吃音50の疑問

  • 「自己紹介で自分の名前がどうしても言えなくてつらい」
  • 「職場で吃音のことをどう説明すれば分かってもらえる?」
  • 「周りの『ゆっくり話しなよ』というアドバイスにモヤモヤしてしまう」

こうした悩みを持っている方は多いです。

実は私自身、吃音ではないものの、声が思うように出せなくなる症状を経験しています。 あの時の「伝えたいのに声が出ない」というもどかしさ、恐怖、孤独感は、今でも忘れることができません。
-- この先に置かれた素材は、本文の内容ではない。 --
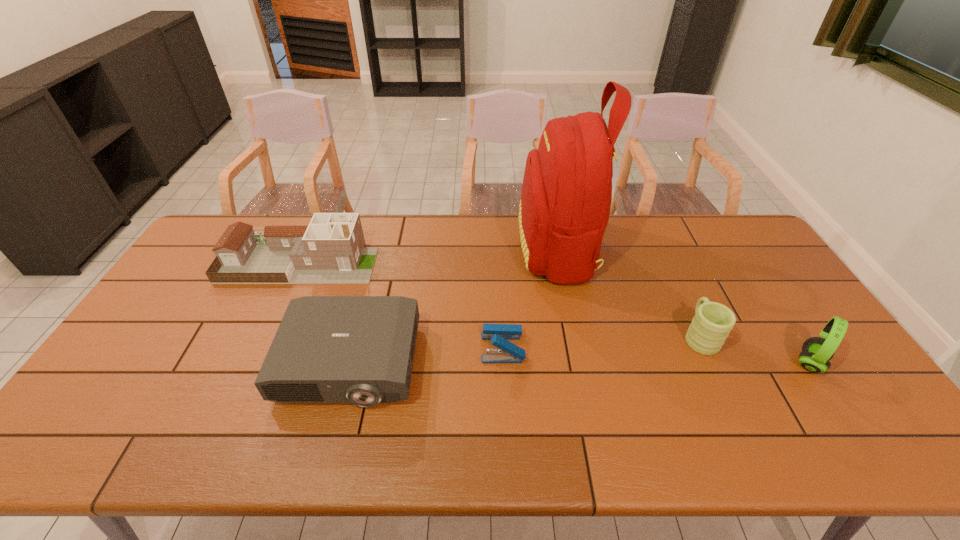
Find the location of a particular element. This screenshot has width=960, height=540. free space in the image that satisfies the following two spatial constraints: 1. on the front-facing side of the backpack; 2. on the front-facing side of the projector is located at coordinates (580, 363).

The image size is (960, 540). I want to click on free spot that satisfies the following two spatial constraints: 1. on the front side of the third object from left to right; 2. on the right side of the headset, so click(503, 363).

The height and width of the screenshot is (540, 960). I want to click on vacant space that satisfies the following two spatial constraints: 1. at the main entrance of the dollhouse; 2. on the left side of the rightmost object, so click(x=253, y=363).

The image size is (960, 540). I want to click on free space that satisfies the following two spatial constraints: 1. at the main entrance of the headset; 2. on the right side of the dollhouse, so click(x=253, y=363).

The image size is (960, 540). I want to click on free space that satisfies the following two spatial constraints: 1. on the front-facing side of the tallest object; 2. on the front-facing side of the projector, so click(x=580, y=363).

You are a GUI agent. You are given a task and a screenshot of the screen. Output one action in this format:
    pyautogui.click(x=<x>, y=<y>)
    Task: Click on the free point that satisfies the following two spatial constraints: 1. at the main entrance of the shortest object; 2. on the left side of the dollhouse
    The width and height of the screenshot is (960, 540).
    Given the screenshot: What is the action you would take?
    pyautogui.click(x=260, y=348)

Where is `blank area in the image that satisfies the following two spatial constraints: 1. at the main entrance of the dollhouse; 2. on the right side of the headset`? blank area in the image that satisfies the following two spatial constraints: 1. at the main entrance of the dollhouse; 2. on the right side of the headset is located at coordinates (253, 363).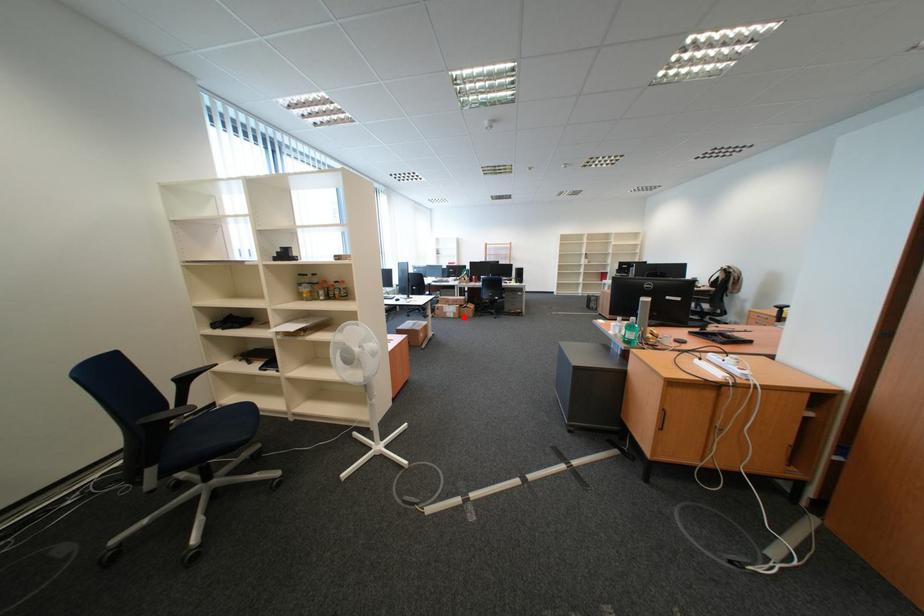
だからこそ「言葉や声の悩みに寄り添う専門家になろう」と決意し、言語聴覚士の資格を取りました。今回の本には、専門家としての知識だけでなく、一人の経験者としての想いもすべて詰め込んでいます。

この本の特徴:難しい専門用語は「一切なし」!

吃音の本やネットの情報を調べると、難しい専門用語(「随伴運動」や「進展段階」など)がたくさん出てきて、読むだけで疲れてしまうことはありませんか?
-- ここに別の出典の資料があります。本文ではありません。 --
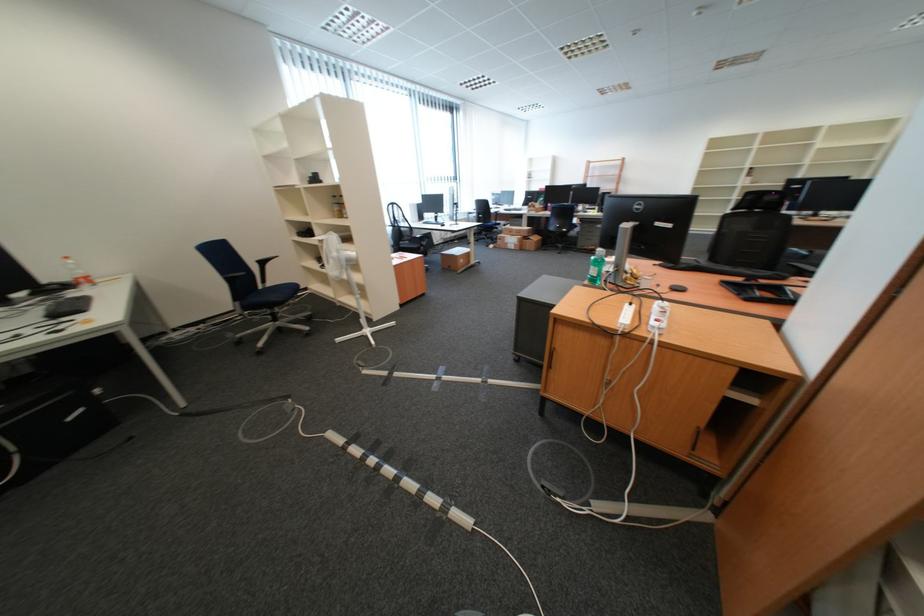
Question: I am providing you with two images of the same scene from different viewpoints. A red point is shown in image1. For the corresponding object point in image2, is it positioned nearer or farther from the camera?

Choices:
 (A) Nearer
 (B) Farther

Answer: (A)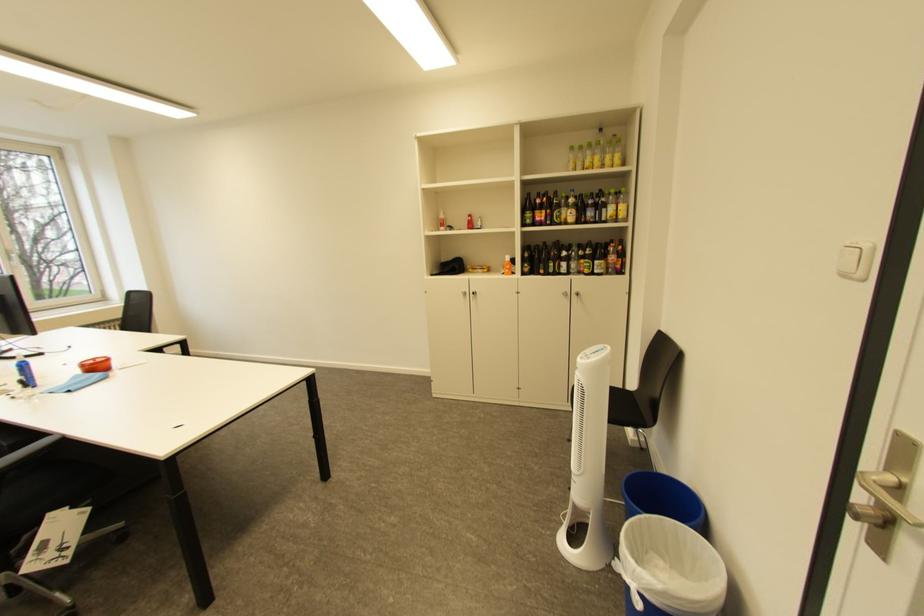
本書では、そうした専門用語を徹底的に排除しました。 当事者の方やご家族が直感的に「あ、これが知りたかった!」と思える具体的な言葉だけを使い、隣で優しく語りかけるような一問一答形式(全50問)で構成しています。

各項目の最後には、忙しい日でもそこだけ読めば心がスッと軽くなる【一言メモ】も掲載しています。

📋 本書の構成(全5章)

  • 第1章:子どもの吃音 〜これって大丈夫?の不安に答える〜
  • 第2章:日常の困りごと 〜学校・仕事・生活での乗り越え方〜
  • 第3章:大人の吃音 〜これからの人生と仕事に向き合う〜
  • 第4章:周囲の関わり方 〜家族・友達・先生・上司ができること〜
  • 第5章:心の持ち方・未来 〜吃音とともに、らしく生きる〜

子どもの音読や面接の対策といった具体的な工夫から、「なぜ歌や独り言の時は詰まらないの?」という脳の不思議なメカニズムまで、網羅的に答えを用意しました。

完璧に話せなくても、あなたの価値は変わらない

吃音の本当の苦しさは、言葉が詰まることそのものではなく、「周りにバレてはいけない、隠し続けなければいけない」という終わりのないプレッシャーにあります。
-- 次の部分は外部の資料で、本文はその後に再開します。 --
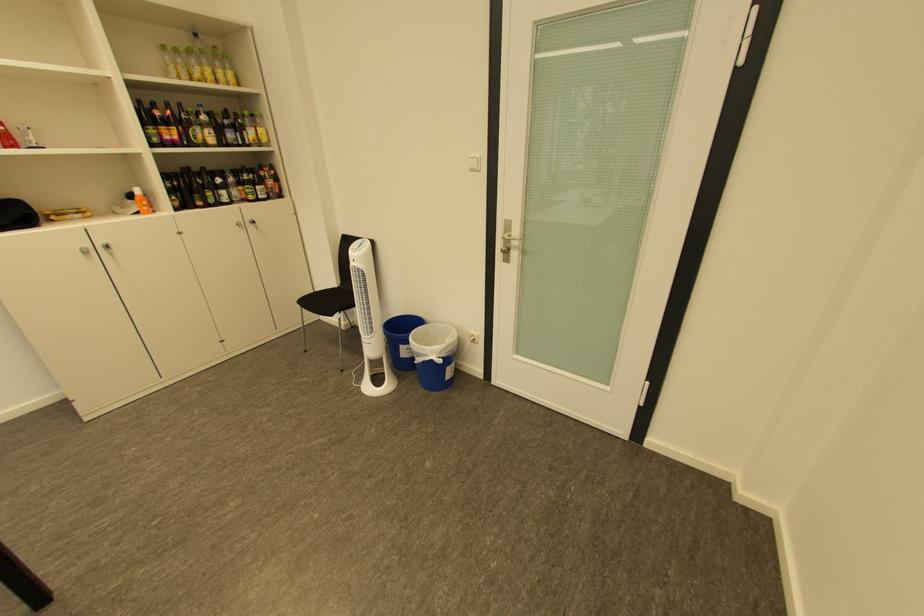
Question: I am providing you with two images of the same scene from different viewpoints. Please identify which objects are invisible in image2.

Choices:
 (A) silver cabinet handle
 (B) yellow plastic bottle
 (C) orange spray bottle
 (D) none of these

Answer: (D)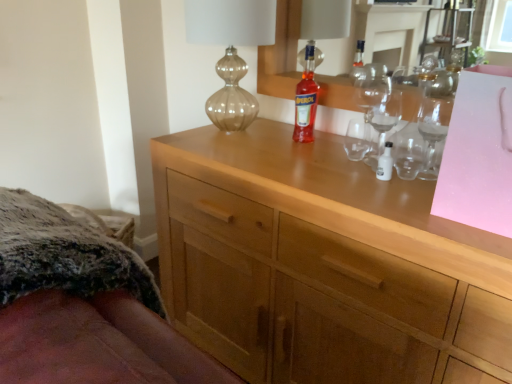
Where is `free location to the left of transparent glass wine glass at upper right`? The width and height of the screenshot is (512, 384). free location to the left of transparent glass wine glass at upper right is located at coordinates (347, 162).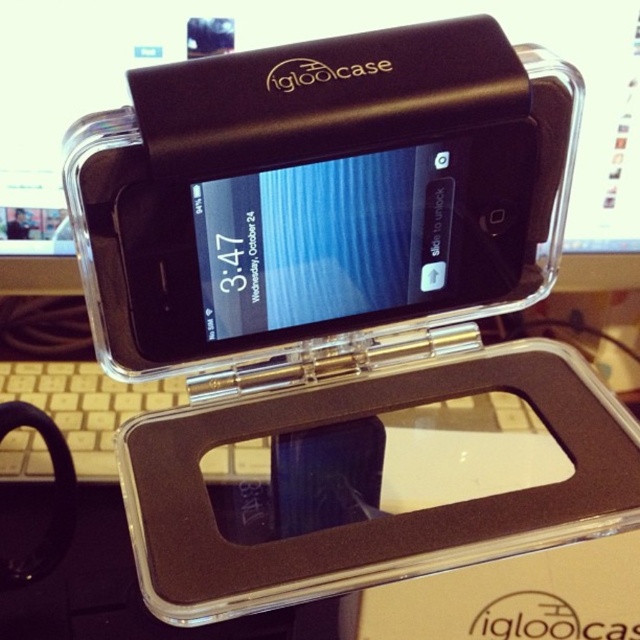
Can you confirm if transparent plastic computer monitor at center is positioned above beige plastic keyboard at lower left?

Correct, transparent plastic computer monitor at center is located above beige plastic keyboard at lower left.

Is transparent plastic computer monitor at center wider than beige plastic keyboard at lower left?

Yes, transparent plastic computer monitor at center is wider than beige plastic keyboard at lower left.

Is point (164, 60) behind point (68, 413)?

Yes, point (164, 60) is behind point (68, 413).

What are the coordinates of `transparent plastic computer monitor at center` in the screenshot? It's located at (284, 42).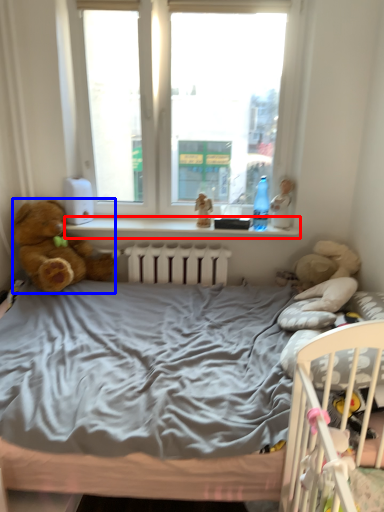
Question: Among these objects, which one is nearest to the camera, window sill (highlighted by a red box) or teddy bear (highlighted by a blue box)?

Choices:
 (A) window sill
 (B) teddy bear

Answer: (B)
滑らかに話せることだけが、正しいコミュニケーションではありません。言葉を詰まらせながらでも、一生懸命に伝えようとするあなたの言葉を、社会は待っています。

この本が、あなたや大切なご家族の心を縛る「スラスラ話さなきゃ」という呪いを解く、小さなお守りのような存在になれたら幸いです。